_TASKS FOR THIS EXERCISE:_
1. According to the passage on packers, where inside the packed binary is the malware payload mostly stored?
2. Transcribe the passage on packers from "Packers are mostly" up to and including "resolving and relocation.".

_SOURCE PASSAGE:_
Packers are mostly used by malware during their first stage to hide from EDR when they are written on-disk. They create self-injecting binaries which store the packed (therefore the name) malware payload (which is also a PE file) mostly inside a data section. The payload may be compressed and/or encrypted.

Most of a packer's work is the same as the loader has, namely PE header parsing, memory aligning, import resolving and relocation.

Hence, when a packed binary is run it will (at some point):

1. unpack the payload binary by decompressing/decrypting it
2. parse the PE header of the unpacked payload
3. allocate rwx memory for the aligned binary
4. parse the section table and load the sections aligned into the allocated memory
5. parse the import table, find each to-be-imported function and write it into the address table
6. parse the relocation table and calculate the non-relative address from the base address of the allocated memory and the RVA for each table entry
7. finally jump to the addressOfEntrypoint of the payload which lays inside the allocated memory

Implementation

You can find the code in this repository.

Most of the loading stage code is based on the tutorial by frank2.

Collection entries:
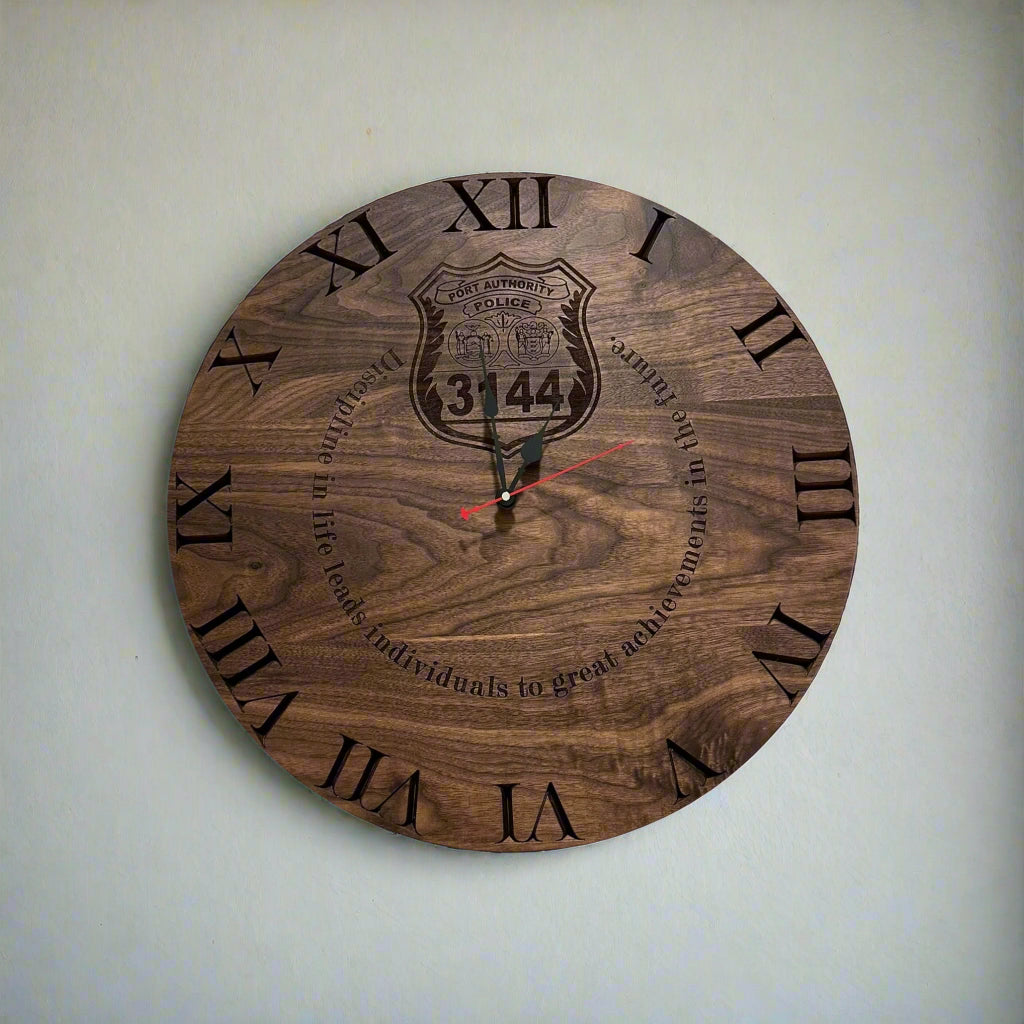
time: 12:57
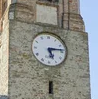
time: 5:13
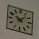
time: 10:07
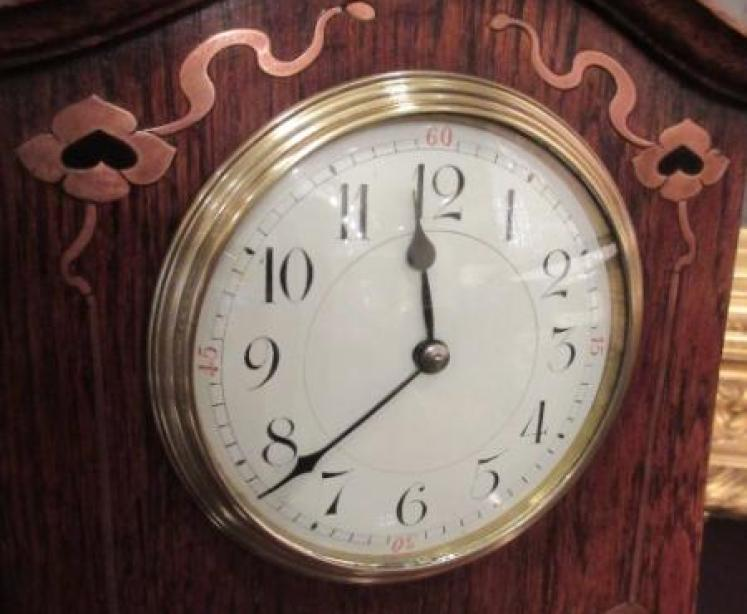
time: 11:38
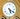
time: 5:20
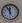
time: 11:55
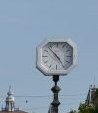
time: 4:53
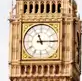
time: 11:14
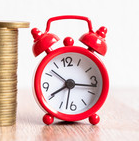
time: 8:16
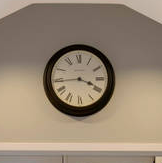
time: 3:43
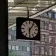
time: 6:06
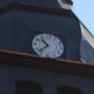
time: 10:37
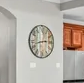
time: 2:42
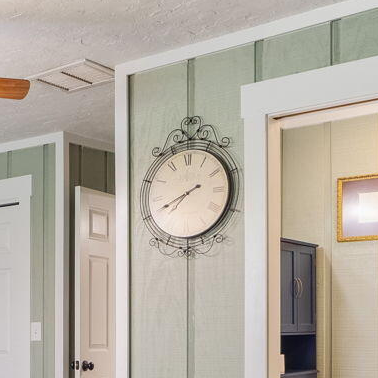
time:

_ANSWERS TO THE PROBLEMS:_
1. Mostly inside a data section.

2.
Packers are mostly used by malware during their first stage to hide from EDR when they are written on-disk. They create self-injecting binaries which store the packed (therefore the name) malware payload (which is also a PE file) mostly inside a data section. The payload may be compressed and/or encrypted.

Most of a packer's work is the same as the loader has, namely PE header parsing, memory aligning, import resolving and relocation.